14 Aralık operasyonunda gözaltına alınan dizi senaristlerinin verdiği ifadeler şüpheleri kuvvetlendirdi. Senaryo yazarları (Senaristler), senaryoları kendilerinin yazmadığını söyledi. 'Tek Türkiye' dizisinin yönetmeni Naci Berksoy, Tahşiye suçlamalarının odağında yer alan 'Karanlık Kurul' bölümü için, 'bize hazır paket halinde geldi' dedi. Senaryo yazarları Radiye Ebru Şenvardar ve Elif Yılmaz ise dizinin hikayesini kendilerinin yazmadığını, dizi seti çalışanı olduklarını ve isimlerinin dizinin künyesine öylesine yazıldığını söylediler. Tutuklanan 4 isimden biri olan STV Başkanı Hidayet Karaca ise senaristlerle çelişen bir ifade verdi. 'Senaryoyu dizinin senaristleri hayal dünyalarında kurgulayarak yazdı' dedi. Bu çelişkileri yazısında işleyen Akit gazetesinin avukatı ve yazarı Ali İhsan Karahasanoğlu ise hukuk açısından bu çelişkilerin şüphelilerin aleyhinde çok büyük bir delil olacağını, ancak zanlıların bunun farkında olmadıklarını çarpıcı şekilde dile getiriyor.
19.12.2014 18:24 Paralel yapının 2010 yılındaki ‘Tahşiye’ kumpasına yönelik düzenlenen 14 Aralık operasyonunda gözaltına alınanların sorgusunda savcılığın şüphelerini güçlendiren deliller ortaya çıktı. Samanyolu TV’de yayınlanan ‘Tek Türkiye’ ve ‘Sungurlar’ dizilerinin yapımcı ve senaristi olan 4 kişi savcılık tarafından serbest bırakılmıştı.
TALİMAT GELİYORDU
Yapımcı Salih Asan, yönetmen Engin Koç, senaristler Hikmet Tombulca, Ali Kara ve Samim Noyan, İstanbul Emniyeti'nde soruşturma savcıları İrfan Fidan ve Hasan Yılmaz’a verdikleri ifadenin ardından serbest bırakıldı.
Savcı tarafından serbest bırakılan dizi ekibinin ifadeleri dikkat çeken ayrıntılar içeriyor. Samanyolu TV’deki ‘Tek Türkiye’ ve ‘Sungurlar’ dizilerinin senaristleri, soruşturma dosyasına konu olan ‘Karanlık Kurul’daki ‘Tahşiye’ grubuyla ilgili metinleri kendilerinin yazmadığını söyledi. Senaristler, “Karanlık Kurul diyaloglarını biz yazmıyorduk. Orada nelerin söyleneceği bizlere yazılı olarak geliyordu” dedi.

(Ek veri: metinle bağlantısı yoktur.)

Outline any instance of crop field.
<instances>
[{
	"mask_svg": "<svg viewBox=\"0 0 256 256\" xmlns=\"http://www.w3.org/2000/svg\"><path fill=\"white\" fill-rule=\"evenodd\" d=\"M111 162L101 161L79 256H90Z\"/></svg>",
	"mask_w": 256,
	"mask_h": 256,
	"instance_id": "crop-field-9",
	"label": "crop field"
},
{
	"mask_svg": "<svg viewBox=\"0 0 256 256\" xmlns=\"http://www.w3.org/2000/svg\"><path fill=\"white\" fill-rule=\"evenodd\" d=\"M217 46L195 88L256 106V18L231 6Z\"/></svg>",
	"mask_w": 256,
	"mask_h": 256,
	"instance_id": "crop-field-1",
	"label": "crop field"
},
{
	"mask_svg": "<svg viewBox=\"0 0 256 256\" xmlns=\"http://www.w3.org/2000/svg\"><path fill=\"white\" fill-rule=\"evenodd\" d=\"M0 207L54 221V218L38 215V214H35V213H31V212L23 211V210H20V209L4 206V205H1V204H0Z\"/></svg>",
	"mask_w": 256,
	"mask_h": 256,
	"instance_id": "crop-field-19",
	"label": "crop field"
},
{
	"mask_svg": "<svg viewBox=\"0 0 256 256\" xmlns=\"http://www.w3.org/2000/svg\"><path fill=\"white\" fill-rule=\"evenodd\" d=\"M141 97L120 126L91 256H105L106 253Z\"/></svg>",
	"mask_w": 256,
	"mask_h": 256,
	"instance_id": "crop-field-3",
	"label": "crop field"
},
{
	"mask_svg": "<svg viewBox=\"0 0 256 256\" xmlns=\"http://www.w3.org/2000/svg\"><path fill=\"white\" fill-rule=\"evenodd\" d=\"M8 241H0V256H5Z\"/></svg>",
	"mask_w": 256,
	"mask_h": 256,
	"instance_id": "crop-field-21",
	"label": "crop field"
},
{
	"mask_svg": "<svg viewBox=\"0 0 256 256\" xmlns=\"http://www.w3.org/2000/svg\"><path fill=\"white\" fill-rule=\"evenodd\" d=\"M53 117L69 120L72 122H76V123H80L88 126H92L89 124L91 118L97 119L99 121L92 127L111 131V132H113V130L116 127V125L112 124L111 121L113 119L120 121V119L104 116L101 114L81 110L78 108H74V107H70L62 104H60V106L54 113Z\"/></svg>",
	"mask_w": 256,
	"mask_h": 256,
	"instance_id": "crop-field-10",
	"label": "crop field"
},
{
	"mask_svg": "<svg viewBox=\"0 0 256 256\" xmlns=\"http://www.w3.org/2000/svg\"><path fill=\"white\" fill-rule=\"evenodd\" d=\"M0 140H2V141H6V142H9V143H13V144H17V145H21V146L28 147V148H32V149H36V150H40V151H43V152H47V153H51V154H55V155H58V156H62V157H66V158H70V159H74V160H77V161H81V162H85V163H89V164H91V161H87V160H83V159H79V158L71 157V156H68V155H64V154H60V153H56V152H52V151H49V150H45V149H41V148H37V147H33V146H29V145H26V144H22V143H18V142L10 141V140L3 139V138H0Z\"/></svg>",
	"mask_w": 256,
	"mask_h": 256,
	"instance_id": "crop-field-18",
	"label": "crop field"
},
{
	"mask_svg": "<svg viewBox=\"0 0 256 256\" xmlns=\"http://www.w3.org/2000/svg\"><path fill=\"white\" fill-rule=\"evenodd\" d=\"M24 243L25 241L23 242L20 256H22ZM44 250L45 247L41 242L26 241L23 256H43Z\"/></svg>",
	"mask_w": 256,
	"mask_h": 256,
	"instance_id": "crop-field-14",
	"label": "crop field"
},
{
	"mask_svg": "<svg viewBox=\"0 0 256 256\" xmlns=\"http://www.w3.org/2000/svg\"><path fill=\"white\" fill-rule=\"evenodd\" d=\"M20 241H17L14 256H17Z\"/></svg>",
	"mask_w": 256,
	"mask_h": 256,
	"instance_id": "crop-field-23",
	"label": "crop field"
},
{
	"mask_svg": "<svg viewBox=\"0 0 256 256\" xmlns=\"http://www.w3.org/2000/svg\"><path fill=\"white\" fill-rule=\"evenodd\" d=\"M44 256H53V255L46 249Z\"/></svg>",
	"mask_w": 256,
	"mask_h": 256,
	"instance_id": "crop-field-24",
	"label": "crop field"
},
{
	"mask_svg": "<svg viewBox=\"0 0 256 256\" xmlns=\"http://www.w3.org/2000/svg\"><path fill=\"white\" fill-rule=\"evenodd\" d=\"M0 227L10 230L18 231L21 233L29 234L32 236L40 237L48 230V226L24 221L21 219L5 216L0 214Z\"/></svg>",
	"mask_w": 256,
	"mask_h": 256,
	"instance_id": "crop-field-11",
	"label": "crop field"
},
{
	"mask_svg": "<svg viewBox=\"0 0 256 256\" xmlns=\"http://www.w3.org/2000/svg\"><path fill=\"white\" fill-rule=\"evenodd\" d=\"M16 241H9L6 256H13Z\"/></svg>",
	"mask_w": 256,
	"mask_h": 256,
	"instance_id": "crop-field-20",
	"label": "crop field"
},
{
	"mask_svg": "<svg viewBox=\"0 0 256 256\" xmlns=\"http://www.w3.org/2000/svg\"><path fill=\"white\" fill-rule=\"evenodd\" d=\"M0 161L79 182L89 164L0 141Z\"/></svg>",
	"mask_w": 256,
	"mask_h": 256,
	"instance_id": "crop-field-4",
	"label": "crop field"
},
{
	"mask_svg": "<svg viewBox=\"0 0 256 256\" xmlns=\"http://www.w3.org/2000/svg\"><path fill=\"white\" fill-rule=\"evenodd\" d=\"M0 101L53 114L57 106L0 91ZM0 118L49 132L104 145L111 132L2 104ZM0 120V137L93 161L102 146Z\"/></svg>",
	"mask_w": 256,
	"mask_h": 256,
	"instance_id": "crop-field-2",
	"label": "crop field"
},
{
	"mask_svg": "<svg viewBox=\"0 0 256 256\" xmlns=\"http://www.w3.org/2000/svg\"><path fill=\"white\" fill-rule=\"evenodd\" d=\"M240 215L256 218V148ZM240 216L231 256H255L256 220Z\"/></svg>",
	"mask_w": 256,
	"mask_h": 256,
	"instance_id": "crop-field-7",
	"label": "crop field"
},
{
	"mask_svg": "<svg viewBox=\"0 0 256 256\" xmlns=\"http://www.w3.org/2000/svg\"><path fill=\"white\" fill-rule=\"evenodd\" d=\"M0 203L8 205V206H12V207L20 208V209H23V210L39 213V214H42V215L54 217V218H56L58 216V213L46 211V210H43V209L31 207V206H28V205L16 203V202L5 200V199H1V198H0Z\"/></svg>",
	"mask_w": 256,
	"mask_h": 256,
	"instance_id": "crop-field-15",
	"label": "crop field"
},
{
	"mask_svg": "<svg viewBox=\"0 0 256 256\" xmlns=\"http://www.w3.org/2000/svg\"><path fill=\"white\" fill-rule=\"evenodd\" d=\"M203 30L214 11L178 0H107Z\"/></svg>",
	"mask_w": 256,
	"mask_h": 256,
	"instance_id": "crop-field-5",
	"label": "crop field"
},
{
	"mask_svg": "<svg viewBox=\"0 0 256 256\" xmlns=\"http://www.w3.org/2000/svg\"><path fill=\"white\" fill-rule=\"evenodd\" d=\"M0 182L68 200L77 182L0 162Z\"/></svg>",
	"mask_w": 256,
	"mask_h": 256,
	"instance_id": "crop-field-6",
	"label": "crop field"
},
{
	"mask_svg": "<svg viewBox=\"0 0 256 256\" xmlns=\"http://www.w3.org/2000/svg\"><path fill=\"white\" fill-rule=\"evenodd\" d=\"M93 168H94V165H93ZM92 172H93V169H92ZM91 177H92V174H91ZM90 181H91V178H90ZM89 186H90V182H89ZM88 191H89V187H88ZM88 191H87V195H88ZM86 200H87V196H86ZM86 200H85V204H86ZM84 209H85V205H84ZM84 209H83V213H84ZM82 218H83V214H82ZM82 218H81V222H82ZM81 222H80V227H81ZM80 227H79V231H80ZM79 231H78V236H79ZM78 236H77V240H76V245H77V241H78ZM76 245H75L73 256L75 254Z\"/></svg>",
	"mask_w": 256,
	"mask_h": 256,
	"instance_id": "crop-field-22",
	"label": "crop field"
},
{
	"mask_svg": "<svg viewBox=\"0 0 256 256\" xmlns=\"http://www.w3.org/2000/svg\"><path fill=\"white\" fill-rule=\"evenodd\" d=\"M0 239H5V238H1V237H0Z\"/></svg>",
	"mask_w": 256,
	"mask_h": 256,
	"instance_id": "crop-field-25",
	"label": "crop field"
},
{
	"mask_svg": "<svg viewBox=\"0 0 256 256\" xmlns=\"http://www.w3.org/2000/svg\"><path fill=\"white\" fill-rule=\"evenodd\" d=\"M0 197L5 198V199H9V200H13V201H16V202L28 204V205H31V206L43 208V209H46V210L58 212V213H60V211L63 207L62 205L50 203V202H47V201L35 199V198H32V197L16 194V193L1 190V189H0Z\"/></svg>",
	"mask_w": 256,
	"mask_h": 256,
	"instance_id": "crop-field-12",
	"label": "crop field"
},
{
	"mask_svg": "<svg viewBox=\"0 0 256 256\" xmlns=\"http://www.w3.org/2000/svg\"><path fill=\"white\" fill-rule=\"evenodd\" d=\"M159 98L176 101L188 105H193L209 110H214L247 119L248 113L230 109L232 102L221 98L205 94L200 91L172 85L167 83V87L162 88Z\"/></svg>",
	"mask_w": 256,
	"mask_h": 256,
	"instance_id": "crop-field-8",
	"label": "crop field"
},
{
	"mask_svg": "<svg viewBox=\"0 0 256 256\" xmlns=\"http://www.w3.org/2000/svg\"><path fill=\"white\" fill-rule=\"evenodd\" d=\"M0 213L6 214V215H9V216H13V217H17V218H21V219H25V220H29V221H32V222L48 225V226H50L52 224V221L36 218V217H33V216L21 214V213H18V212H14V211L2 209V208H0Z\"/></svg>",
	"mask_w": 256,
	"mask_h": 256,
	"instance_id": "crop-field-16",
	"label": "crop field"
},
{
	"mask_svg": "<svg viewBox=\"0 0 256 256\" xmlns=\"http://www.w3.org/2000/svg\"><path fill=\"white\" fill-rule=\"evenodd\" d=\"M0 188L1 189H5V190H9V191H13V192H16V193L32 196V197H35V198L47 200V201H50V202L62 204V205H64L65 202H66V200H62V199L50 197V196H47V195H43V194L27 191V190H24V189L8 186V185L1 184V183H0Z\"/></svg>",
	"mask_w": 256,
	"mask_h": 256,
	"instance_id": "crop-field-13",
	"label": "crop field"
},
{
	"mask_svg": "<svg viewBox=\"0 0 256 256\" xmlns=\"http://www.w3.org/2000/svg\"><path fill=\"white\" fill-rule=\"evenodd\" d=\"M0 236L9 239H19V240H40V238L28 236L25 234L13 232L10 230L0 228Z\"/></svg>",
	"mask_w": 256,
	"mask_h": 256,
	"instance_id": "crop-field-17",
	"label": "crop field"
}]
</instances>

SENARİSTLER: SENARYOYU BİZ YAZMADIK
STV'deki 'Tek Türkiye' dizisinin yönetmeni Naci Çelik Berksoy, ifadesinde dizinin içerisindeki karanlık kurulun hazır şekilde, seslendirilmiş dublajlanmış paket olarak geldiğini söylediği öğrenildi. Kendilerinin sadece gelen karanlık kurulu bölümün içine yerleştirdiklerini anlatan Berksoy suçlamaları kabul etmediği öğrenildi.
Senaryo yazarları Radiye Ebru Şenvardar ve Elif Yılmaz’ın ise aslında dizinin hikayesini kendilerinin yazmadığını dizi seti çalışanı olduklarını ve isimlerinin dizinin künyesine öylesine yazıldığını söyledikleri belirtildi.
KARACA: SENARYOYU SENARİSTLER YAZDI
Tutuklanan 4 isimden biri olan STV Başkanı Hidayet Karaca ise senaristlerle çelişen bir ifade verdi. 'Senaryoyu dizinin senaristleri hayal dünyalarında kurgulayarak yazdı' dedi.
Karaca'nın ifadesinin senaristlerle bu şekilde çelişmesinin dışında önemli bir başka bulguyu da geçtiğimiz yıl Hidayet Karaca’nın internete düşen ses kaydı oluşturuyor. Karaca, ‘Karanlık Kurul’ sekansında yeralacak ifadeleri Pensilvanya’daki Fetullah Gülen’e telefonda cümle cümle aktarıyor, senaryo için onay alıyordu.
Dizi için Gülen’den talimat almadım
Hidayet Karaca'ya sorgusunda bu telefon görüşmesi de soruldu. Karaca, dizininin bahsedilen bölümünden önce Fetullah Gülen ile yaptığı telefon görüşmesini de inkar etti ve delil olamayacağını ifade etti.
Dinleme yasal değil!
Kendisine yöneltilen bahse konu konuşma ile ilgili olarak, dinlemenin yasal olmadığını ve olsa bile ancak yan delil olabileceğini ifadesinde dile getiren Karaca, ardından böyle bir konuşma yapmadığını, kendisinin talimat alacak bir adam olmadığını söyledi.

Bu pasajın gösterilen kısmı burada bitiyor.